Text under study:
This time, the original process (red line) behaves very similar to its bootstrap 
versions (gray lines). It does not show any more extreme behavior.

## Parametric Regression Models

Here is a list of parametric regression models that are available in the 
`gofreg` package: 

* `NormalGLM`: Generalized linear model with normal distribution
* `GammaGLM`: Generalized linear model with gamma distribution
* `ExpGLM`: Generalized linear model with exponential distribution
* `WeibullGLM`: Generalized linear model with Weibull distribution
* `NegBinomGLM`: Generalized linear model with negative binomial distribution

The package also offers the option to use other user-defined models. For 
instructions on how to implement new models see `vignette("New-Models")`.

## Test Statistics

Here is a list of test statistics that are available in the `gofreg` package:

* `CondKolmXY`: Conditional Kolmogorov of the joint distribution of $(X,Y)$ 
defined in Andrews (1997) [doi:10.2307/2171880](https://doi.org/10.2307/2171880)
* `SICM`: Simulated integrated conditional moment test defined in Bierens & 
Wang (2012) [doi:10.1017/S0266466611000168](https://doi.org/10.1017/S0266466611000168)
* `MEP`: Marked Empirical Process defined in Dikta & Scheer (2021) 
[doi:10.1007/978-3-030-73480-0](https://doi.org/10.1007/978-3-030-73480-0)

Data provided:
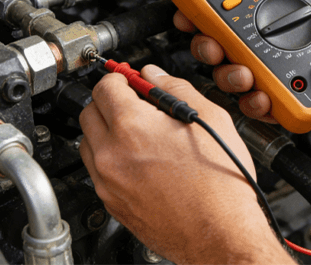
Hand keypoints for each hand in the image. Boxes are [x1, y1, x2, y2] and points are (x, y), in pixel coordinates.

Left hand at [78, 65, 292, 263]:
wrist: (221, 233)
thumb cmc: (220, 185)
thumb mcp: (209, 120)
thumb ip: (175, 89)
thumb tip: (156, 76)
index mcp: (132, 127)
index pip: (105, 86)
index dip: (121, 78)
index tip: (131, 81)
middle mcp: (111, 155)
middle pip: (89, 112)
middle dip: (110, 103)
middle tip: (136, 105)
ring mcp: (108, 183)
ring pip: (89, 144)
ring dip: (107, 132)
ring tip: (141, 136)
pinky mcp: (112, 205)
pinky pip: (99, 173)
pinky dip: (112, 161)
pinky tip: (142, 163)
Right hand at [174, 0, 310, 123]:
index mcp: (293, 8)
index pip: (241, 4)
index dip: (211, 7)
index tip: (192, 8)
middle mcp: (285, 39)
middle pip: (229, 43)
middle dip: (209, 44)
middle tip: (211, 42)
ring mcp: (289, 71)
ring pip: (240, 76)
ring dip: (230, 74)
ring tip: (242, 71)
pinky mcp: (298, 99)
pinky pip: (266, 106)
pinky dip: (256, 104)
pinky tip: (262, 96)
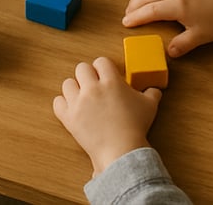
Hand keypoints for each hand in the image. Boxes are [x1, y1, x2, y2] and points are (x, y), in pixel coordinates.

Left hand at [53, 57, 161, 176]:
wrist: (121, 151)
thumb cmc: (136, 127)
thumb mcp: (149, 106)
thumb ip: (152, 93)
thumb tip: (155, 89)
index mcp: (111, 81)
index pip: (101, 61)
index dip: (103, 68)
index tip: (106, 76)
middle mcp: (92, 88)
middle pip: (81, 68)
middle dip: (88, 75)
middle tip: (94, 86)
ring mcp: (78, 102)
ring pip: (67, 83)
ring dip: (74, 88)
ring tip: (83, 97)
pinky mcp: (69, 117)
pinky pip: (57, 102)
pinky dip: (63, 104)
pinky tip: (72, 108)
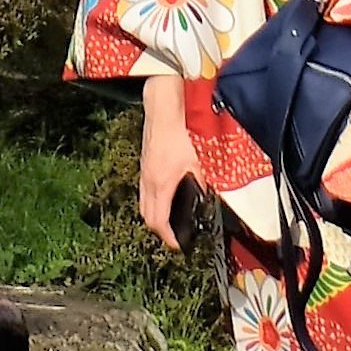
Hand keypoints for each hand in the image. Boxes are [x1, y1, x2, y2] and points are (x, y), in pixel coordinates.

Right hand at [137, 72, 201, 247]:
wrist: (163, 106)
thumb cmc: (180, 131)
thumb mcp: (198, 161)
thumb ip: (203, 182)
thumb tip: (207, 195)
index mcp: (161, 183)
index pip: (158, 221)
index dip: (168, 237)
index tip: (178, 244)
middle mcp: (148, 179)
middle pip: (146, 215)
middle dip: (159, 229)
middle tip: (175, 233)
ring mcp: (144, 169)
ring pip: (144, 201)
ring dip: (155, 213)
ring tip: (171, 217)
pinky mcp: (144, 160)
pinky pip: (144, 188)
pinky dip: (153, 198)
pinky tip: (166, 193)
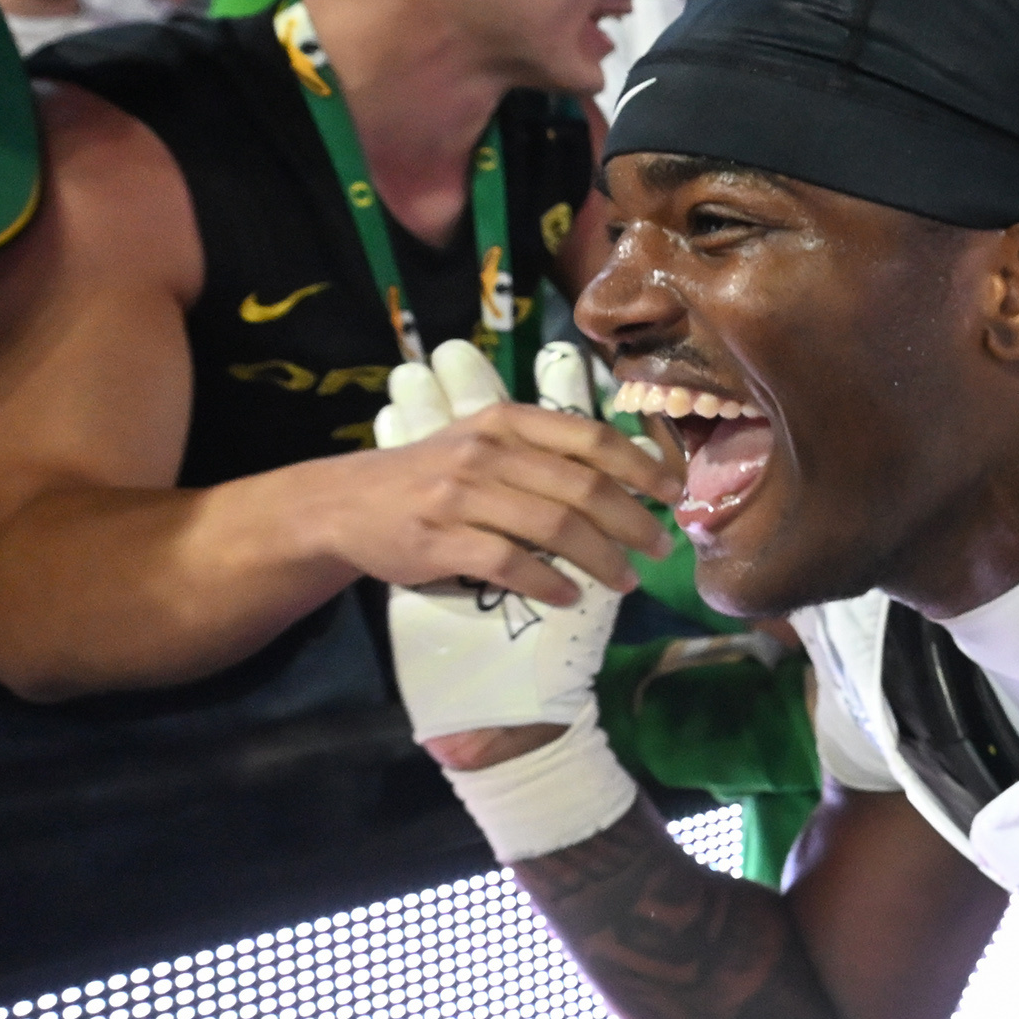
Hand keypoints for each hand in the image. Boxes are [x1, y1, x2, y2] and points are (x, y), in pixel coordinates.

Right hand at [379, 341, 657, 745]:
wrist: (344, 503)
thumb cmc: (432, 474)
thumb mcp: (484, 442)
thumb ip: (546, 450)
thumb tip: (631, 468)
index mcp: (508, 421)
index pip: (592, 439)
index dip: (642, 467)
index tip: (675, 493)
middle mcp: (488, 451)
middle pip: (584, 488)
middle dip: (634, 522)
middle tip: (660, 548)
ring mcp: (461, 496)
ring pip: (555, 528)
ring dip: (602, 559)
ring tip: (626, 582)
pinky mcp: (440, 540)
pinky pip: (510, 564)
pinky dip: (548, 583)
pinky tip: (570, 597)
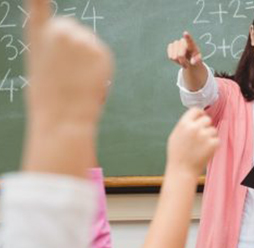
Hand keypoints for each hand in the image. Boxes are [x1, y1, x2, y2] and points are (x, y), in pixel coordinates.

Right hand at [25, 0, 111, 127]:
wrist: (64, 117)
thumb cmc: (48, 97)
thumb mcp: (39, 64)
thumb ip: (50, 45)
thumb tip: (67, 44)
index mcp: (38, 34)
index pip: (39, 4)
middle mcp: (61, 31)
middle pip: (72, 27)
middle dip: (73, 43)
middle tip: (68, 69)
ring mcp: (83, 40)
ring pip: (89, 41)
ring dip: (86, 56)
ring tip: (77, 79)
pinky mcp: (102, 52)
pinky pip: (101, 54)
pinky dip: (99, 65)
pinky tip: (90, 80)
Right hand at [167, 32, 201, 68]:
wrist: (189, 58)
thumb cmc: (194, 58)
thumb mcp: (198, 60)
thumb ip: (197, 60)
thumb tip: (192, 62)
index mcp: (192, 45)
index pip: (189, 40)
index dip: (187, 37)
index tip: (185, 33)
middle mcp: (183, 41)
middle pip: (180, 55)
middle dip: (183, 61)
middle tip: (187, 62)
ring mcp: (176, 43)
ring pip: (174, 57)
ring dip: (179, 61)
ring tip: (183, 59)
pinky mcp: (170, 46)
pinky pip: (170, 56)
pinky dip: (174, 60)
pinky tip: (178, 58)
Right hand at [168, 108, 218, 174]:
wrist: (181, 171)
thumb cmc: (177, 154)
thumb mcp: (175, 135)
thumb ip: (185, 125)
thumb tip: (195, 117)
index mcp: (184, 124)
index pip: (196, 110)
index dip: (200, 114)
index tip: (201, 119)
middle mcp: (194, 128)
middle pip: (207, 119)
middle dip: (206, 126)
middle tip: (202, 136)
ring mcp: (204, 136)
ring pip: (213, 130)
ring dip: (210, 136)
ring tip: (202, 146)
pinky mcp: (212, 144)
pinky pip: (217, 140)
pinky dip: (214, 145)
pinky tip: (206, 151)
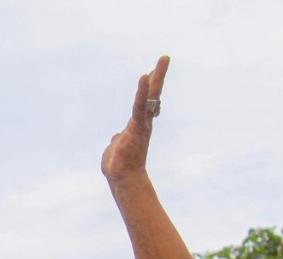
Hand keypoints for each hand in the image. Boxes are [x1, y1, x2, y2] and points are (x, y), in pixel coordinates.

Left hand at [101, 56, 169, 185]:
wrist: (122, 177)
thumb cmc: (119, 165)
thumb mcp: (117, 146)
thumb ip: (118, 139)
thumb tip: (117, 137)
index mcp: (137, 124)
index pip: (144, 102)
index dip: (147, 87)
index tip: (151, 72)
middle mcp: (142, 121)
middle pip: (152, 94)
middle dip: (158, 76)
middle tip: (165, 58)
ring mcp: (141, 123)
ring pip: (150, 96)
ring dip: (156, 77)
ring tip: (162, 61)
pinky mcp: (136, 126)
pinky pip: (139, 105)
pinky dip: (141, 91)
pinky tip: (144, 77)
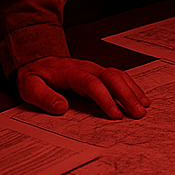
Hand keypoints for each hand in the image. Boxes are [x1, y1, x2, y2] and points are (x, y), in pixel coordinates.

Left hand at [16, 57, 148, 118]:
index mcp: (72, 72)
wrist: (37, 59)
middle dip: (127, 95)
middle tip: (138, 113)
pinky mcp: (99, 73)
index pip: (93, 84)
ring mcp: (95, 69)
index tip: (115, 115)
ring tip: (144, 107)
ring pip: (119, 76)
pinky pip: (119, 77)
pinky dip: (131, 86)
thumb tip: (60, 107)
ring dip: (133, 91)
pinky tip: (140, 97)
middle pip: (112, 78)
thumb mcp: (29, 86)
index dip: (105, 99)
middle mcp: (87, 68)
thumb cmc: (35, 75)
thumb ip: (43, 97)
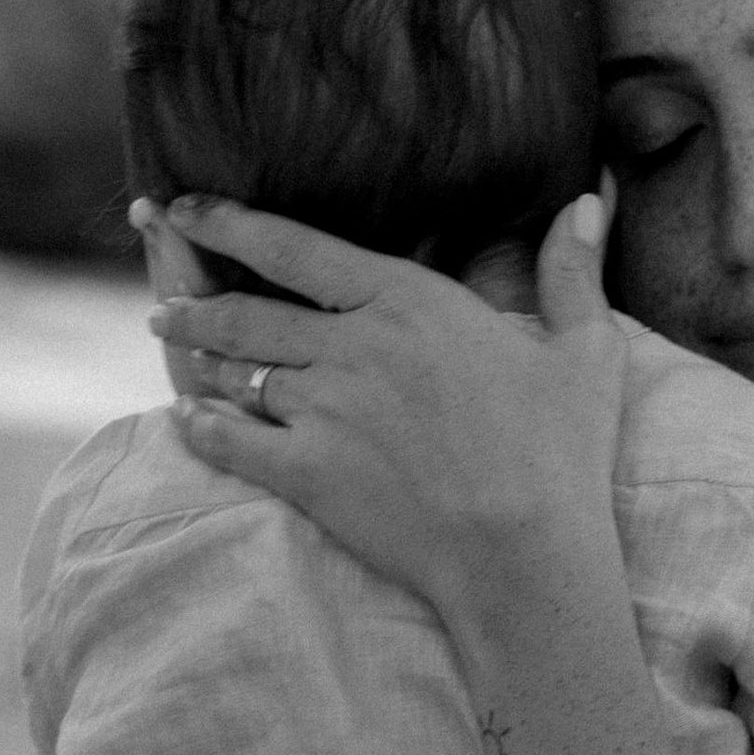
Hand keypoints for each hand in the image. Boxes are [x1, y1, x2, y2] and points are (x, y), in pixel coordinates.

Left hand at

Problem to work on: Please output the passage of the gofreg text that begins at "## Test Statistics" and stops after "Dikta & Scheer (2021)", copying it word for word. The records have nothing to do with the text.

The answer:
## Test Statistics

Here is a list of test statistics that are available in the `gofreg` package:

* `CondKolmXY`: Conditional Kolmogorov of the joint distribution of $(X,Y)$ 
defined in Andrews (1997) [doi:10.2307/2171880](https://doi.org/10.2307/2171880)
* `SICM`: Simulated integrated conditional moment test defined in Bierens & 
Wang (2012) [doi:10.1017/S0266466611000168](https://doi.org/10.1017/S0266466611000168)
* `MEP`: Marked Empirical Process defined in Dikta & Scheer (2021)